Individualism Versus Communalism as Survival Strategies

Much of the novel focuses on Stephen’s struggle to balance his desire to survive as an individual against his desire to find and support a community. Through Stephen’s character arc, the novel interrogates the seeming contradiction between these desires, emphasizing the challenges that both individualism and communalism may lead to. Characters like Jenny experience communal rejection and choose individualism to survive, while characters like Jackson choose empathy and try to see others—even those outside their community—as humans in need of support. Ultimately, the novel concludes that community, empathy, and cooperation are the only ways that humanity can continue to thrive.

While the novel does suggest that an individual, isolated life has its benefits, those benefits mostly take the form of pure physical survival.
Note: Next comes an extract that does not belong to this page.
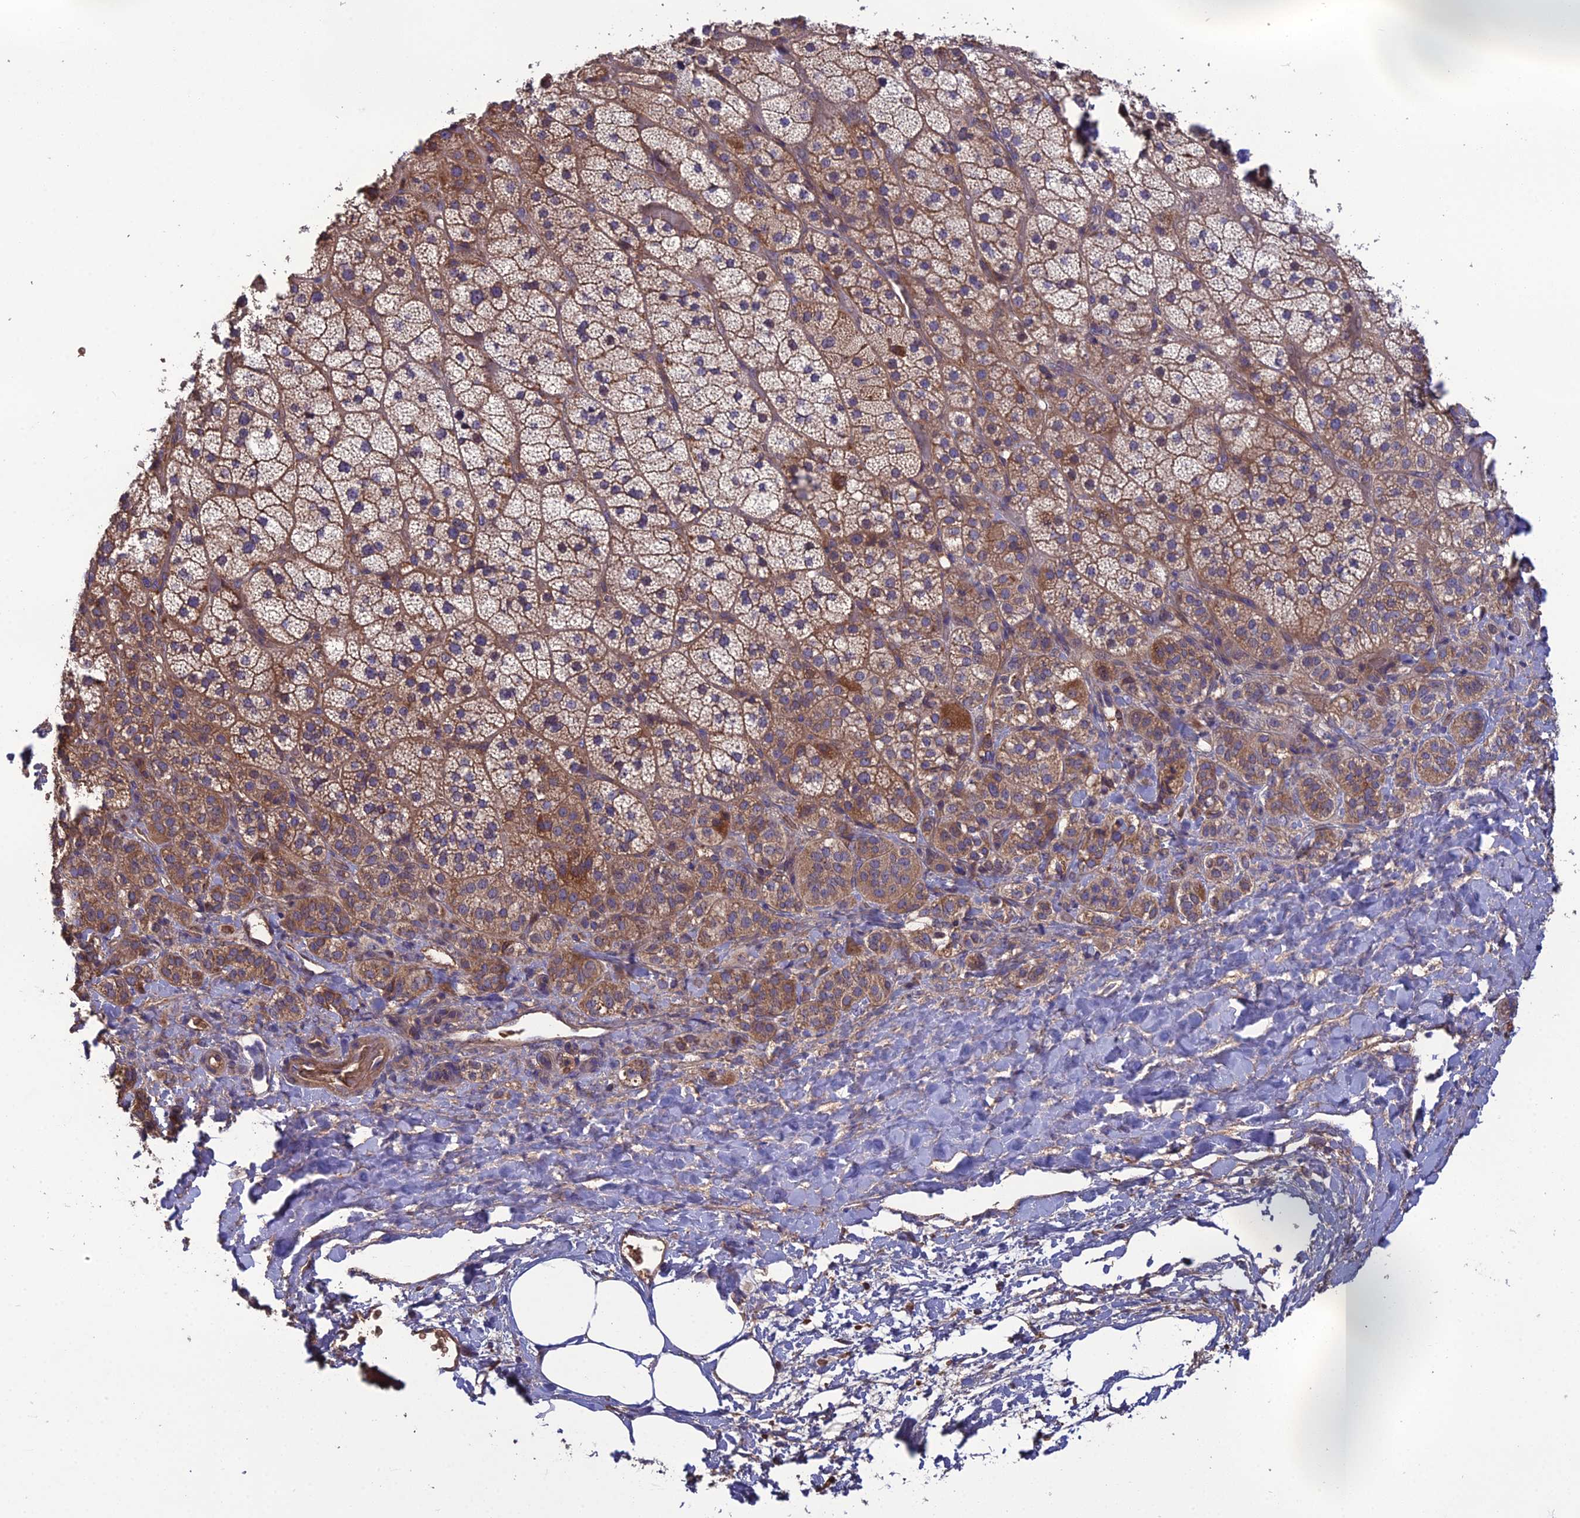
{"staining": {"intensity": "moderate", "quantity": ">75%", "location": "cytoplasmic/membranous"}, "tissue": "adrenal gland", "cell_type": "Glandular cells", "image_type": "normal", "snomed": [{"axis": "morphology", "description": "Normal tissue, NOS"}, {"axis": "topography", "description": "Adrenal gland"}], "caption": "Unremarkable adrenal gland reveals moderate cytoplasmic/membranous staining in approximately >75% of glandular cells, visualized by immunohistochemistry.", "gene": "GALR2", "patient": {"sex": "male", "age": 57}}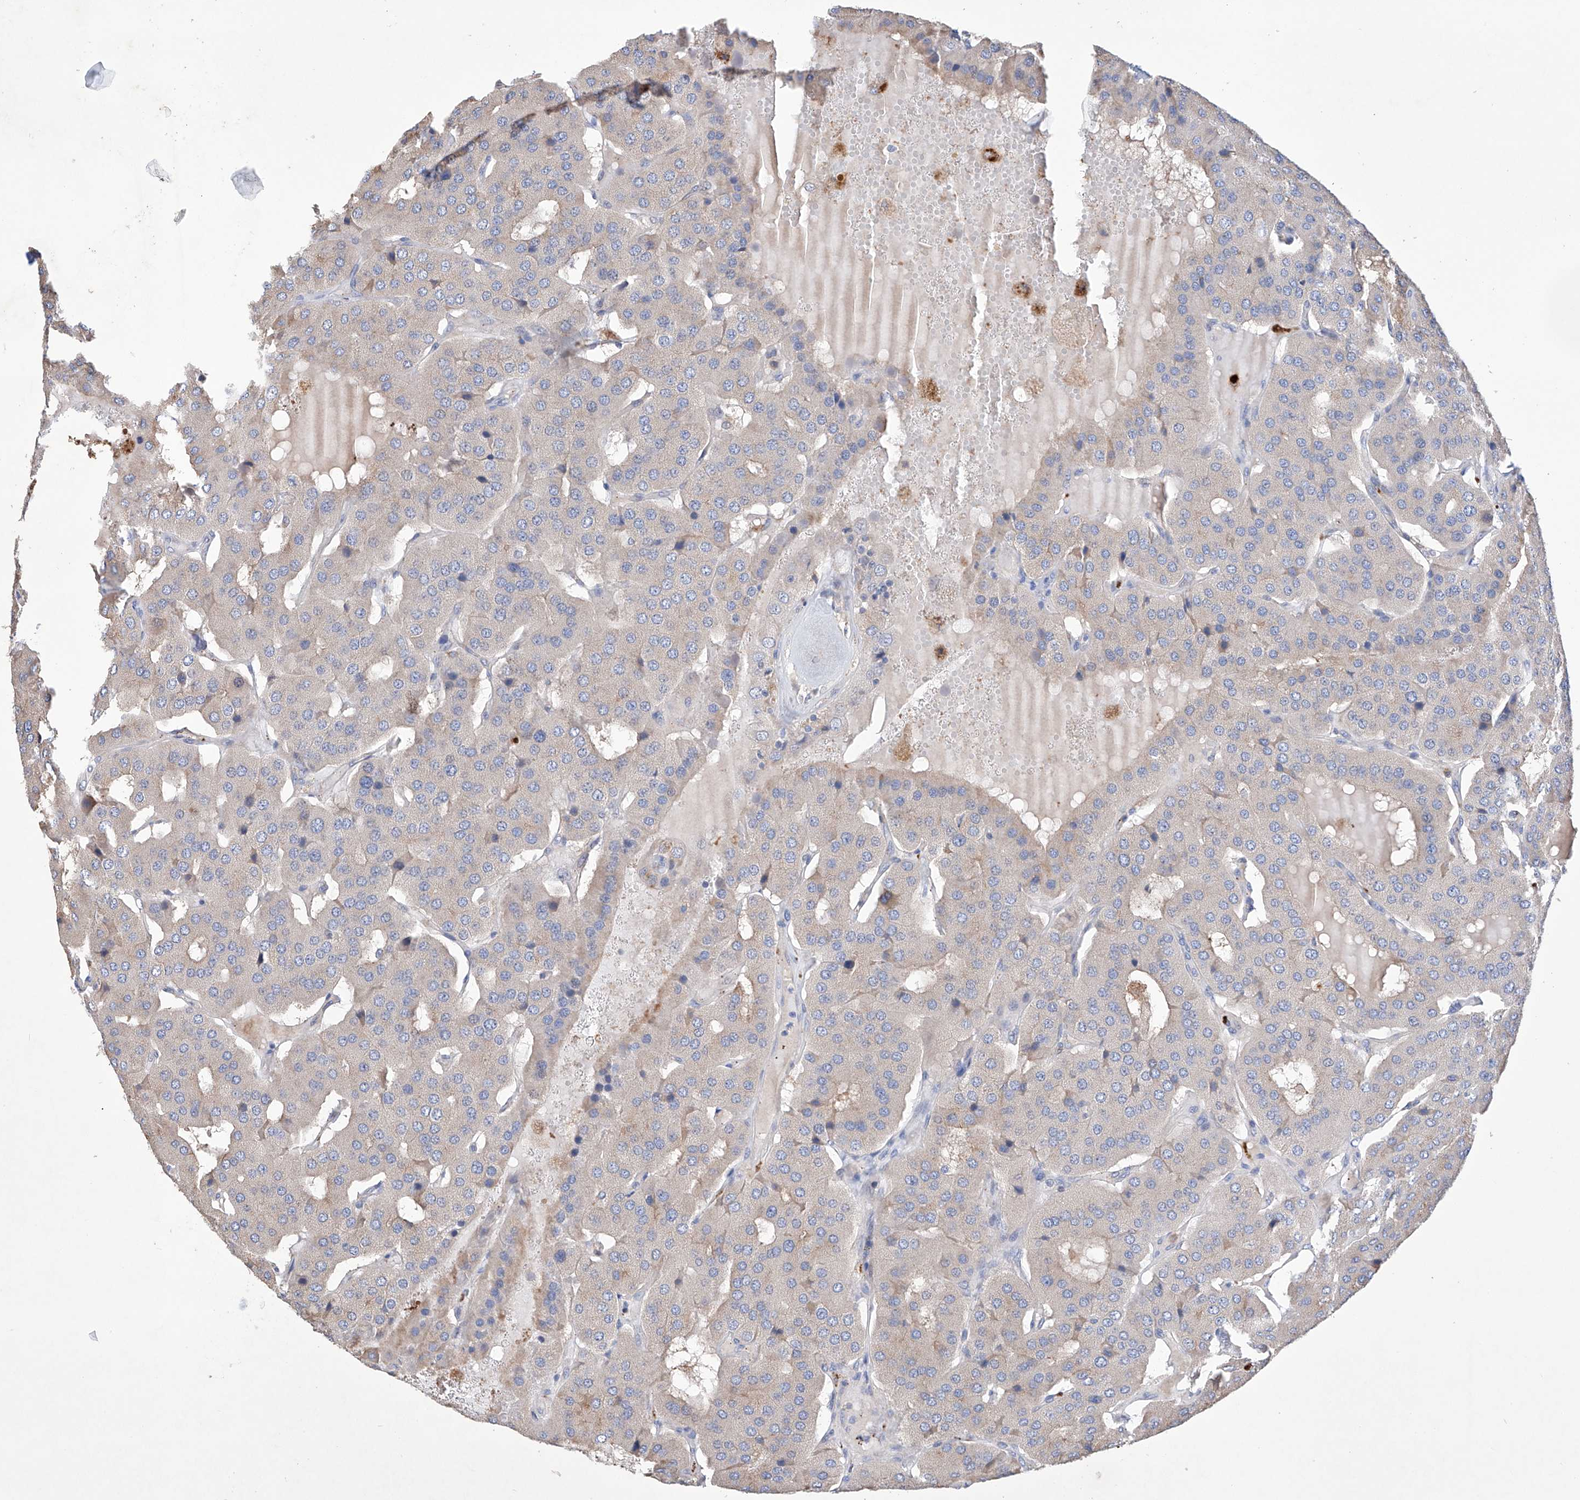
{"staining": {"intensity": "negative", "quantity": "none", "location": "none"}, "tissue": "parathyroid gland", "cell_type": "Glandular cells", "image_type": "normal", "snomed": [{"axis": "morphology", "description": "Normal tissue, NOS"}, {"axis": "morphology", "description": "Adenoma, NOS"}, {"axis": "topography", "description": "Parathyroid gland"}], "caption": "Immunohistochemistry (IHC) micrograph of normal parathyroid gland: human parathyroid gland stained with DAB demonstrates no significant protein expression in glandular cells. (DAB immunohistochemistry (IHC) visualized using brightfield microscopy, high magnification).", "gene": "AFG1L", "patient": {"sex": "female", "age": 86}}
Stephen’s grandfather’s choice to trust no one keeps his family alive, while the choice to pursue community and to help others leads to Stephen’s father’s death. However, the individualism Stephen’s grandfather espouses shuts one off from human connection and, in this sense, leads to extinction: If Stephen’s father had heeded his father’s recommendation that they leave behind a dying woman—Stephen’s mother—Stephen himself would never have been born. Moreover, Stephen struggles to trust and value others as a result of his grandfather’s lessons, which significantly impacts his quality of life.